(I’m grumpy this week and I’m giving myself permission to return to my blogging roots and complain about stuff. Deal with it.)
In the not so distant past we were growing a VMware cluster and ordered 17 new blade servers with X710 NICs. Bad idea. X710 NICs suck, as it turns out.
Those NICs do all sorts of offloads, and the onboard processor intercepts things like CDP and LLDP packets so that the OS cannot see or participate. That’s a real problem for ESXi hosts where you want to listen for and broadcast meaningful neighbor advertisements. Under Linux you can echo a bunch of crap into the right spot in /dev and shut that off but no such luck on VMware ESXi. It makes a person wonder if there’s any testing that goes into drivers advertising VMware compatibility.
Even worse, we had many cases where the driver would crash, orphaning all the VMs on the host and requiring VMware HA to detect host isolation and intercede. The NICs would just disappear from the host but the host would still be up. Warm reboot and everything is fine. I doubt it was random but we could never reproduce it. The advice from Dell & VMware was crappy, around shutting off the offload processing, updating the driver, updating firmware, double checking that we were running the current versions of everything, doing some crazy dance, slaughtering a goat. Didn’t change anything, we still had an outage a week.
Recently, and what popped this on to my list of complaints, was a network engineer coworker telling me he’s having a heck of a time getting X710 NICs to negotiate speed with some new 25 Gbps networking gear. When he told me what model NIC I just cringed, and had to share my experiences. “But the 520s were such solid cards,” he said..

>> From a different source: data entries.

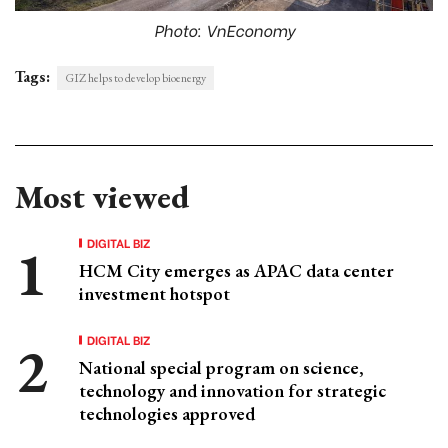
Photo: VnEconomy
Tags:
GIZ helps to develop bioenergy
Most viewed
DIGITAL BIZ
HCM City emerges as APAC data center
investment hotspot
DIGITAL BIZ
National special program on science,
technology and innovation for strategic
technologies approved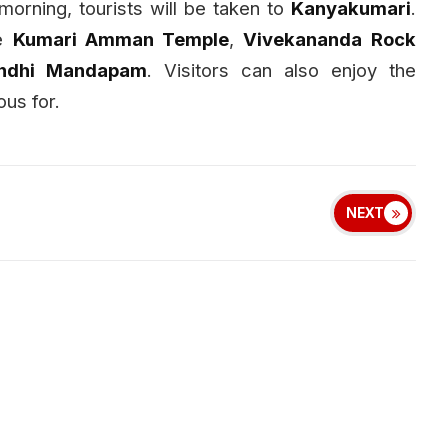
morning, tourists will be taken to
Kanyakumari
.
he
Kumari Amman Temple
,
Vivekananda Rock
ndhi Mandapam
. Visitors can also enjoy the
us for.
NEXT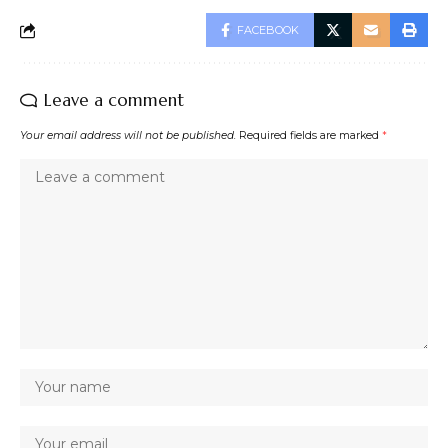
FACEBOOK
Leave a comment
Your email address will not be published.
Required fields are marked
*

Dell eventually ended up relenting and sending us replacement Broadcom 10 Gbps NICs for our blade servers. My team spent an afternoon replacing them and we’ve had absolutely no problems since (we did the work on “Bring Your Kid to Work Day” and gave the old X710s, which Dell said not to send back, to kids on a data center tour).
Back in the day we used to talk about Broadcom this way, all the problems their tg3 chipset had with offloads and such. It’s been a complete role reversal, with Broadcom being the better, more reliable choice in NICs now. Good for them, but in light of everything recently it’s an absolute shame what the monopolistic Intel, helmed by Ferengi, has become.
If you value your time or system reliability don’t buy Intel X710 NICs.
Update 2: John Nicholson reports:
After a couple years of cursing at the LSO/TSO bugs I’m told the new driver firmwares fix it so you don’t have to disable it.
— John Nicholson (@Lost_Signal) February 28, 2018
Figures it’d be the vSAN guys with the details, at least around the PSOD/stability issues. Thanks guys.
Update 3: It appears that newer i40e drivers let you change the LLDP behavior under certain circumstances, but it still doesn’t work right by default, or if you are doing NIC partitioning. These drivers are as of February 9, 2018, which is several years after the release of these cards, and the fix is still a bunch of manual work. Just vote with your wallet and buy someone else’s NICs.